Setting aside any pictures, reproduce the data exactly.

▬▬▬▬▬▬

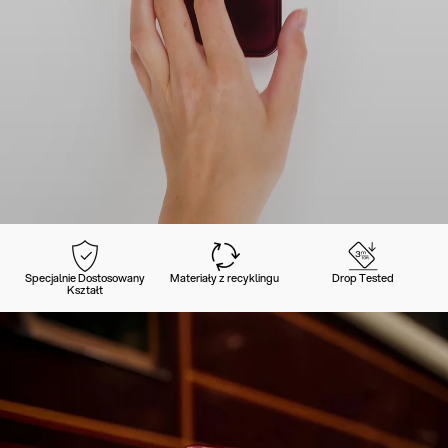
Specjalnie Dostosowany
Materiały z recyklingu
Drop Tested
Kształt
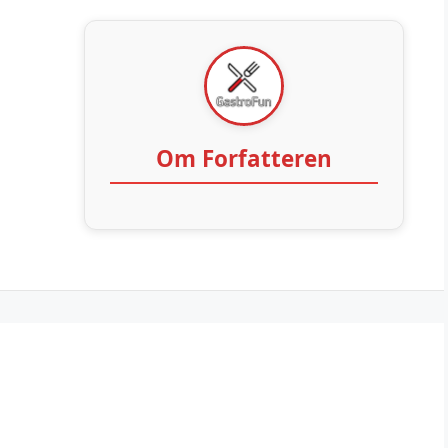
Om Forfatteren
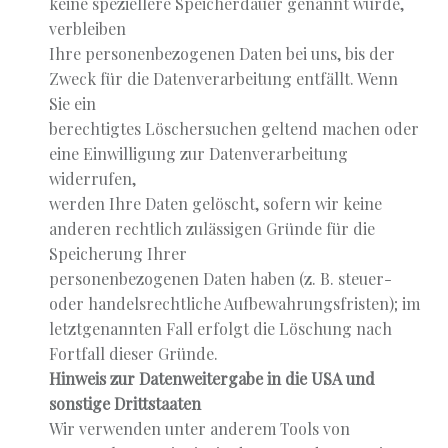
keine speziellere Speicherdauer genannt wurde,
verbleiben
Ihre personenbezogenen Daten bei uns, bis der
Zweck für die Datenverarbeitung entfällt. Wenn
Sie ein
berechtigtes Löschersuchen geltend machen oder
eine Einwilligung zur Datenverarbeitung
widerrufen,
werden Ihre Daten gelöscht, sofern wir keine
anderen rechtlich zulässigen Gründe für die
Speicherung Ihrer
personenbezogenen Daten haben (z. B. steuer-
oder handelsrechtliche Aufbewahrungsfristen); im
letztgenannten Fall erfolgt die Löschung nach
Fortfall dieser Gründe.
Hinweis zur Datenweitergabe in die USA und
sonstige Drittstaaten
Wir verwenden unter anderem Tools von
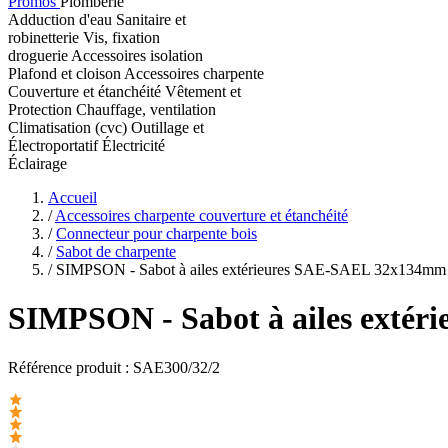
Promos
Plomberie
Adduction d'eau
Sanitaire et
robinetterie
Vis, fixation
droguerie
Accessoires isolation
Plafond et cloison
Accessoires charpente
Couverture et étanchéité
Vêtement et
Protection
Chauffage, ventilation
Climatisation (cvc)
Outillage et
Électroportatif
Électricité
Éclairage
Accueil
/
Accessoires charpente couverture et étanchéité
/
Connecteur pour charpente bois
/
Sabot de charpente
/
SIMPSON - Sabot à ailes extérieures SAE-SAEL 32x134mm
SIMPSON
- Sabot à ailes ext
Référence produit :
SAE300/32/2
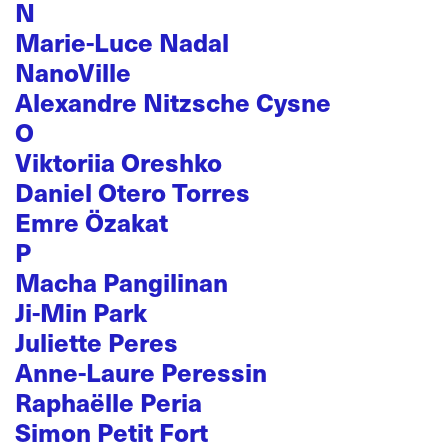
N
Marie-Luce Nadal
NanoVille
Alexandre Nitzsche Cysne
O
Viktoriia Oreshko
Daniel Otero Torres
Emre Özakat
P
Macha Pangilinan
Ji-Min Park
Juliette Peres
Anne-Laure Peressin
Raphaëlle Peria
Simon Petit Fort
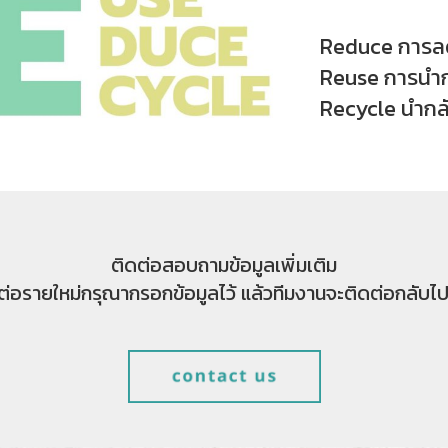
Reduce การลดป
Reuse การนำกล
Recycle นำกลั
ติดต่อสอบถามข้อมูลเพิ่มเติม
ดต่อรายใหม่กรุณากรอกข้อมูลไว้ แล้วทีมงานจะติดต่อกลับไปโ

▬▬▬▬▬▬

**Exercise solution:**
Specjalnie Dostosowany
Materiały z recyklingu
Drop Tested
Kształt
Om Forfatteren
keine speziellere Speicherdauer genannt wurde,
verbleiben
Ihre personenbezogenen Daten bei uns, bis der
Zweck für die Datenverarbeitung entfällt. Wenn
Sie ein
berechtigtes Löschersuchen geltend machen oder
eine Einwilligung zur Datenverarbeitung
widerrufen,
werden Ihre Daten gelöscht, sofern wir keine
anderen rechtlich zulässigen Gründe für die
Speicherung Ihrer
personenbezogenen Daten haben (z. B. steuer-
oder handelsrechtliche Aufbewahrungsfristen); im
letztgenannten Fall erfolgt die Löschung nach
Fortfall dieser Gründe.
Hinweis zur Datenweitergabe in die USA und
sonstige Drittstaaten
Wir verwenden unter anderem Tools von
Promos
Plomberie
Adduction d'eau
Sanitaire et
robinetterie
Vis, fixation
droguerie
Accessoires isolation
Plafond et cloison
Accessoires charpente
Couverture et étanchéité
Vêtement et
Protection
Chauffage, ventilation
Climatisation (cvc)
Outillage et
Électroportatif
Électricité
Éclairage
Accueil
/
Accessoires charpente couverture et étanchéité
/
Connecteur pour charpente bois
/
Sabot de charpente
/
SIMPSON - Sabot à ailes extérieures SAE-SAEL 32x134mm
SIMPSON
- Sabot à ailes ext
Référence produit :
SAE300/32/2
N
Marie-Luce Nadal
NanoVille
Alexandre Nitzsche Cysne
O
Viktoriia Oreshko
Daniel Otero Torres
Emre Özakat
P
Macha Pangilinan
Ji-Min Park
Juliette Peres
Anne-Laure Peressin
Raphaëlle Peria
Simon Petit Fort
Reduce การลดป
Reuse การนำกล
Recycle นำกลั
ติดต่อสอบถามข้อมูลเพิ่มเติม
ดต่อรายใหม่กรุณากรอกข้อมูลไว้ แล้วทีมงานจะติดต่อกลับไปโ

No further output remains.